Imaginez un lieu de vie dans lequel une bande organisée et ses alliés s’arrangent depuis des siècles, afin que la dite terre, les êtres et leur exploitation, rapportent un profit structurel à l’ensemble des acteurs du système. Pas de quoi brûler une case pour des rats. Cependant, quand le profit issu de crimes indemnisés s’ajoute à la longue liste des profitations en tout genre, allant de la rente d’extraction à l’empoisonnement et la pollution générale, en passant par la monopolisation des marchés et la corruption des gouvernants, il devient logique, sinon légitime, de refuser l’oppression des puissances associées.
Étant entendu que la perpétuation du système demeure la fonction principale de ses architectes, le déséquilibre introduit dans les rapports d’assemblage offre des pièces (de roche, bois, métal ou de béton) à conviction permettant de nouvelles constructions.
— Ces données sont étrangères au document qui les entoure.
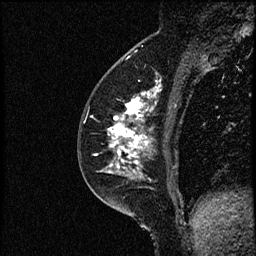
Breast MRI (dynamic contrast-enhanced), one sagittal slice. Slice 30 of 52 in the series (ordered by position). Dynamic contrast-enhanced study with each time point stored as its own series, time point 2 of 3 at this slice position (early post-contrast, ordered by acquisition time). 1.5 T. TE 4.2 ms, TR 17.6 ms. 2 mm slice thickness. 256 × 256 image matrix. Patient: female, 49 years. From the clinical record (not read from this slice): setting: breast cancer imaged before/during neoadjuvant chemotherapy; receptor status: HER2-positive.
Annotated regions visible in this slice (semi-automatically segmented with operator editing):
- analysis volume of interest (the breast-tissue region the enhancement analysis was run in; not a lesion): bounding box <85,65,182,175> (left, top, right, bottom; pixels)
- tumour enhancement mask (voxels above the 100 % enhancement threshold inside the analysis volume of interest): <108,87,160,175>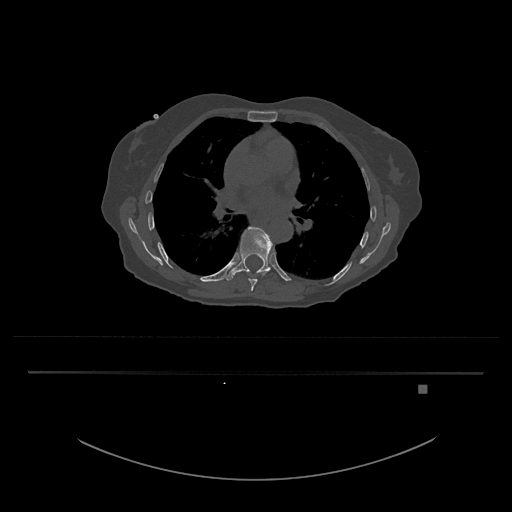
CT including the spine, one axial slice. Slice 778 of 797 in the series (ordered by position). Reconstruction kernel Br40s/3. 120 kVp. Bone window (W 1800 / L 400 HU). 0.5 mm slice thickness. 512 × 512 image matrix, field of view 500 × 500 mm. Female patient, age 57 years. Case-level facts recorded for this patient, not image findings: primary cancer: cervical.
Outlined on this slice (semi-automatic segmentation, software-assisted and operator-edited):
- T8 vertebra: bounding box <247,271,265,291> (left, top, right, bottom; pixels)
- T9 vertebra: <224,227,274,281>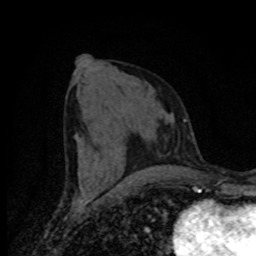
Breast MRI (dynamic contrast-enhanced), one axial slice. Position 34 of 80 along the scan axis. Cropped to one breast. Dynamic contrast-enhanced series, time point 2 of 8 at this slice position (early post-contrast). 1.5 T. TE 4.2 ms, TR 7 ms. 256 × 256 image matrix. Female patient.
Annotated regions visible in this slice (semi-automatically segmented with operator editing):
- enhancing-tissue mask used for the functional tumour volume (all voxels passing the contrast-enhancement thresholds inside the analysis volume; usually the tumour): box from (x=101, y=173) to (x=178, y=188) px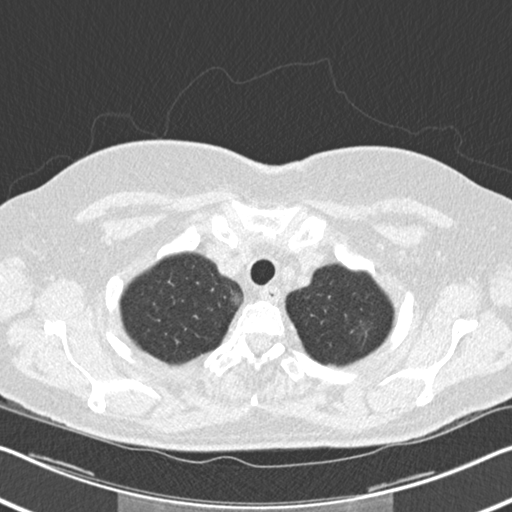
Chest CT (low-dose screening protocol), one axial image, second screening round (one year after baseline), lung window (W 1500 / L -600 HU), slice 30 of 202 in the series. Female, age 60 years at enrolment. Current smoker at enrolment.
Expert-annotated lung lesion, box from (x=337, y=311) to (x=380, y=351) px. The screening reader recorded 6 non-calcified nodules or masses ≥4 mm on this exam (right upper lobe, right middle lobe, right lower lobe, right lower lobe, left lower lobe, lingula); which of them this box marks is not recorded. Official screen result: positive, change unspecified: nodule(s) >= 4 mm or enlarging nodule(s), mass(es), or other non-specific abnormalities suspicious for lung cancer. Participant outcome: lung cancer diagnosed 495 days after this screen — non-small cell carcinoma, left upper lobe, poorly differentiated (G3), stage IB (AJCC 6th edition), 7 mm at pathology.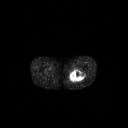
FDG PET of an extremity soft-tissue mass (from a PET/CT study), one axial slice; position 254 of 267 along the scan axis; 3.27 mm slice thickness; 128 × 128 image matrix, field of view 700 × 700 mm. Patient: male, 44 years. Case-level facts recorded for this patient, not image findings: histological type: undifferentiated pleomorphic liposarcoma; grade: high; site of the primary tumour: left thigh.
Structures marked on this image (expert contour drawn on MRI and transferred to this co-registered scan by the dataset authors):
- gross tumour volume including surrounding oedema: bounding box [x1, y1, x2, y2] px = [68, 70, 84, 83]
- gross tumour volume (mass): [70, 70, 84, 81]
Ce qui paraissait normal et habituel se change alors en situation ou expérience matériellement insupportable, comme en charge immesurable : le normatif du gouvernorat d’un homme contrôlant la légalité d’un pays ; l’habituel groupement de descendants d’esclavagistes structurés en caste ; la norme des hiérarchies et des inégalités de fait comme de droit ; l’habitude d’accepter la menée en bateau par des capitaines ou commandeurs. Pourtant, dans la bascule, il arrive que l’on puisse avoir un angle de vue permettant d’admirer le monde tel qu’il est. Plein à craquer. Rempli d’interactions, de différences, de couleurs multiples, d’incompréhensions, de faux semblants, d’illusions, de changements, de reliefs, de certitudes et leurs contraires, d’indifférence, de victimes et de coupables, de joie et de tristesse, de secrets, de mystères, mensonges et vérités, de compromis et de compromission ; banalités à dire mais qui siéent encore.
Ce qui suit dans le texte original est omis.